So after all, I think your original "fix" was correct, but it took
us some time to figure out why it was, which means we would want to
explain it in the log message for developers who would want to touch
the same area in the future.

Thanks.
Josip Sokcevic Sept. 14, 2023, 10:39 p.m. UTC | #4
On Tue, Sep 12, 2023 at 10:07 AM Junio C Hamano <gitster@pobox.com> wrote:
> It seems to be entirely doable, even though the stench from the
> abstraction layer violation may be horrible.
>
> ie_match_stat(), which is called by match_stat_with_submodule(),
> does pay attention to CE_FSMONITOR_VALID bit, so none of the members
> of struct stat matters when the bit is set.  But the bit is not set,
> all members that fill_stat_data() and ce_match_stat_basic() care
> about do matter.  Other code that follows callers of check_removed()
> do care about at least .st_mode member, and I suspect that in the
> current code .st_mode is the only member that gets looked at.
>
> So after all, I think your original "fix" was correct, but it took
> us some time to figure out why it was, which means we would want to
> explain it in the log message for developers who would want to touch
> the same area in the future.

I finished testing this - after my original fix and after running all
tests, I can confirm that `st_mode` of `struct stat` is indeed not
consumed if CE_FSMONITOR_VALID is set. But, it's fragile and likely to
cause problems in the future. Your approach of constructing `struct
stat` based on `struct cache_entry` is the way to go.

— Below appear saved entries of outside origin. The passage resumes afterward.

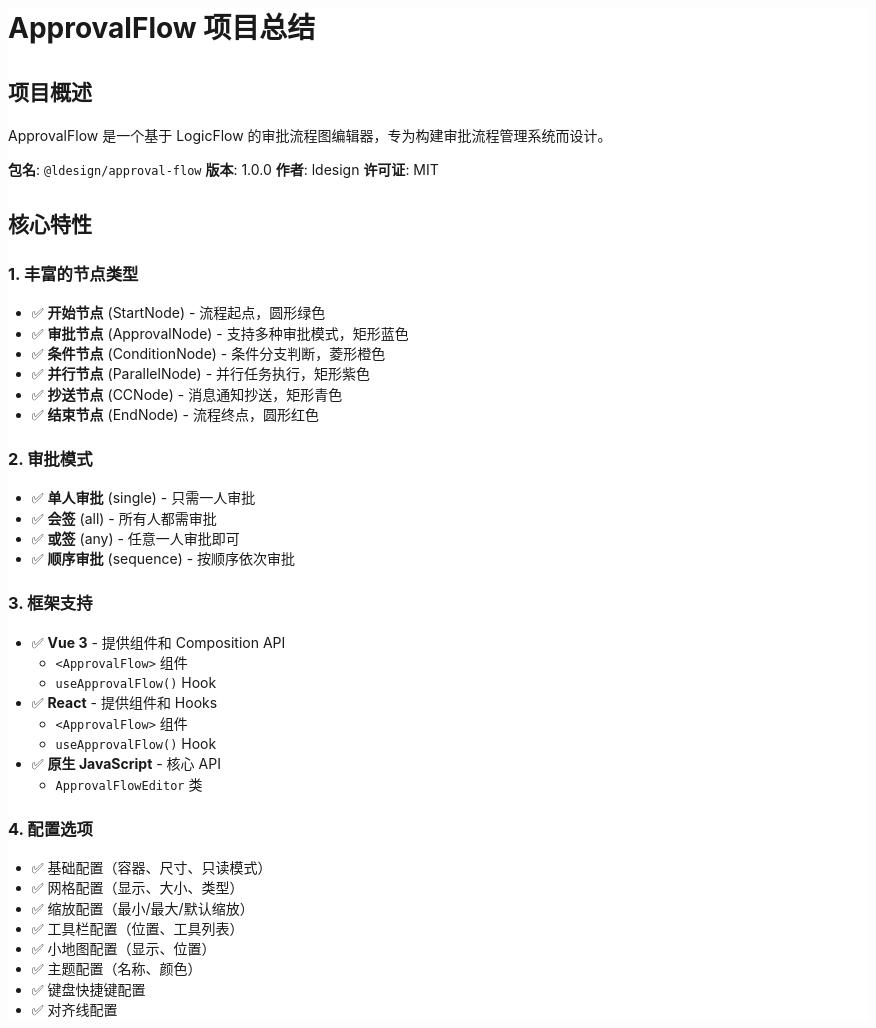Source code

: # ApprovalFlow 项目总结

## 项目概述

ApprovalFlow 是一个基于 LogicFlow 的审批流程图编辑器，专为构建审批流程管理系统而设计。

**包名**: `@ldesign/approval-flow`
**版本**: 1.0.0
**作者**: ldesign
**许可证**: MIT

## 核心特性

### 1. 丰富的节点类型

- ✅ **开始节点** (StartNode) - 流程起点，圆形绿色
- ✅ **审批节点** (ApprovalNode) - 支持多种审批模式，矩形蓝色
- ✅ **条件节点** (ConditionNode) - 条件分支判断，菱形橙色
- ✅ **并行节点** (ParallelNode) - 并行任务执行，矩形紫色
- ✅ **抄送节点** (CCNode) - 消息通知抄送，矩形青色
- ✅ **结束节点** (EndNode) - 流程终点，圆形红色

### 2. 审批模式

- ✅ **单人审批** (single) - 只需一人审批
- ✅ **会签** (all) - 所有人都需审批
- ✅ **或签** (any) - 任意一人审批即可
- ✅ **顺序审批** (sequence) - 按顺序依次审批

### 3. 框架支持

- ✅ **Vue 3** - 提供组件和 Composition API
  - `<ApprovalFlow>` 组件
  - `useApprovalFlow()` Hook
- ✅ **React** - 提供组件和 Hooks
  - `<ApprovalFlow>` 组件
  - `useApprovalFlow()` Hook
- ✅ **原生 JavaScript** - 核心 API
  - `ApprovalFlowEditor` 类

### 4. 配置选项

- ✅ 基础配置（容器、尺寸、只读模式）
- ✅ 网格配置（显示、大小、类型）
- ✅ 缩放配置（最小/最大/默认缩放）
- ✅ 工具栏配置（位置、工具列表）
- ✅ 小地图配置（显示、位置）
- ✅ 主题配置（名称、颜色）
- ✅ 键盘快捷键配置
- ✅ 对齐线配置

I see you created a new set of patches in a separate thread, so I'll
start those tests and report back there.

Thanks!
Junio C Hamano Sept. 18, 2023, 4:35 p.m. UTC | #5
Josip Sokcevic <sokcevic@google.com> writes:

> I see you created a new set of patches in a separate thread, so I'll
> start those tests and report back there.

Thanks.
diff mbox series

Patch

diff --git a/diff-lib.c b/diff-lib.c
index d8aa777a73..5848e4f9ca 100644
--- a/diff-lib.c
+++ b/diff-lib.c
@@ -36,14 +36,14 @@ 
  * exists for ce that is a submodule -- it is a submodule that is not
  * checked out).  Return negative for an error.
  */
-static int check_removed(const struct index_state *istate, const struct cache_entry *ce, struct stat *st)
+static int check_removed(const struct cache_entry *ce, struct stat *st)
 {
-	assert(is_fsmonitor_refreshed(istate));
-	if (!(ce->ce_flags & CE_FSMONITOR_VALID) && lstat(ce->name, st) < 0) {
+	if (lstat(ce->name, st) < 0) {
 		if (!is_missing_file_error(errno))
 			return -1;
 		return 1;
 	}
+
 	if (has_symlink_leading_path(ce->name, ce_namelen(ce)))
 		return 1;
 	if (S_ISDIR(st->st_mode)) {
@@ -149,7 +149,7 @@  void run_diff_files(struct rev_info *revs, unsigned int option)
 			memset(&(dpath->parent[0]), 0,
 			       sizeof(struct combine_diff_parent)*5);
 
-			changed = check_removed(istate, ce, &st);
+			changed = check_removed(ce, &st);
 			if (!changed)
 				wt_mode = ce_mode_from_stat(ce, st.st_mode);
 			else {
@@ -229,7 +229,7 @@  void run_diff_files(struct rev_info *revs, unsigned int option)
 		} else {
 			struct stat st;
 
-			changed = check_removed(istate, ce, &st);
+			changed = check_removed(ce, &st);
 			if (changed) {
 				if (changed < 0) {
 					perror(ce->name);
@@ -303,7 +303,7 @@  static int get_stat_data(const struct index_state *istate,
 	if (!cached && !ce_uptodate(ce)) {
 		int changed;
 		struct stat st;
-		changed = check_removed(istate, ce, &st);
+		changed = check_removed(ce, &st);
 		if (changed < 0)
 			return -1;
 		else if (changed) {
diff --git a/t/t7527-builtin-fsmonitor.sh b/t/t7527-builtin-fsmonitor.sh
index 0c241d6c14..78503158fd 100755
--- a/t/t7527-builtin-fsmonitor.sh
+++ b/t/t7527-builtin-fsmonitor.sh
@@ -809,6 +809,11 @@  my_match_and_clean () {
 		status --porcelain=v2 >actual.without &&
 	test_cmp actual.with actual.without &&
 
+	git -C super --no-optional-locks diff-index --name-status HEAD >actual.with &&
+	git -C super --no-optional-locks -c core.fsmonitor=false \
+		diff-index --name-status HEAD >actual.without &&
+	test_cmp actual.with actual.without &&
+
 	git -C super/dir_1/dir_2/sub reset --hard &&
 	git -C super/dir_1/dir_2/sub clean -d -f
 }